In a moment where the eyes of the world are turning to topics like stereotypes and racism, we should bring the connection between freedom and respect, again, to the center of the table. When you assume a new identity thought a costume, you are touching people that, directed or undirected ways can feel a connection with your personage and I think is dangerous. The essence of costumes is very different so, let us try to keep focus. When you want to dress you up as a character with other skin color, do you think it is immediately disrespectful? Extremists probably will say yes and this answer is 100% valid. Although to start an internal dialogue, I believe that the question should be seen in another shape. A more tolerant one…
When you want to dress up as a Mexican, you will find several “basic” elements to represent it. So, at the first look, do you think this elements are part of a culture that we want to represent so it means that it is fair to use them? In another hand, you would feel disrespected if someone decided to use your national elements in order to appear characterized as you? Going deeper, do you assume that this kind of costumes are the result of a clear generalization of the Mexican identity that ends up in promoting the stereotype?

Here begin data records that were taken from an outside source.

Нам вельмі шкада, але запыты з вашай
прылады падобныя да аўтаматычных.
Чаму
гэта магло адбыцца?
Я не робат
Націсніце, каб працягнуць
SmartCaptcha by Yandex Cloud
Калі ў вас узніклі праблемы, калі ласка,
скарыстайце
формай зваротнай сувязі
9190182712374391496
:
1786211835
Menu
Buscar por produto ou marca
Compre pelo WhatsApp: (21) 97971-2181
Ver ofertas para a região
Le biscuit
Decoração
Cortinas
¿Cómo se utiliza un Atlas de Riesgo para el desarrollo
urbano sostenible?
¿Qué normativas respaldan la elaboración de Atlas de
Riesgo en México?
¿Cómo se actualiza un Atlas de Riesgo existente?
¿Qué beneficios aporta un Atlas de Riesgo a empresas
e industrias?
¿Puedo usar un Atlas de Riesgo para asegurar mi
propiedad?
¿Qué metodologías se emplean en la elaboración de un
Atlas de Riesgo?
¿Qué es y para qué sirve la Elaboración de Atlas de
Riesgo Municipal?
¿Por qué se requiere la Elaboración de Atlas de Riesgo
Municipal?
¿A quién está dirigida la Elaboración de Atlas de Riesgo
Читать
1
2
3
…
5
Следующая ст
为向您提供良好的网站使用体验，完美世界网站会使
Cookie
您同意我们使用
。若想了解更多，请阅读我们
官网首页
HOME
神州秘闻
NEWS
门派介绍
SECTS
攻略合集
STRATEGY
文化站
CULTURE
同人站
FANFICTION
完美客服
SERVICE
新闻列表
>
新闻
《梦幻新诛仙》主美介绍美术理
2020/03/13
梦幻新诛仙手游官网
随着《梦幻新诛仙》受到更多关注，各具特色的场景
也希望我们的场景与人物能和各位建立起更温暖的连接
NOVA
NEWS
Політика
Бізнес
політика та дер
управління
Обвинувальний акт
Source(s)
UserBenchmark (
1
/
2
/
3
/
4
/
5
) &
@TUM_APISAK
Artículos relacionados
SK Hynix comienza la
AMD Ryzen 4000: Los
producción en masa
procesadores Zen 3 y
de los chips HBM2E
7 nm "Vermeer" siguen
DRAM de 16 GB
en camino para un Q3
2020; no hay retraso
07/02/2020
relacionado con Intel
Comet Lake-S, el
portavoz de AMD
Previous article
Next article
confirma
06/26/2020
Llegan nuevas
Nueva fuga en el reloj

Going even more into the issue: the use of this kind of costumes can be racist for people that assume that they are clear stereotypes or the prejudice just appear when your behavior/goal with the costume represents an attempt to joke or criticize the theme you chose? I am pretty sure you value your freedom of choice a lot, so how would you react if someone felt uncomfortable with your costume in a party? What are the limits of freedom?
For sure the answers will be different from one person to another and this is the magical thing about such topics. How basic values and perceptions of it are the base of every social question. Coming from a country with a big tradition of Carnival and costumes, I am really interested in how the limits for the costumes change from mind to mind.
By Ricardo Leitão, a costumes lover.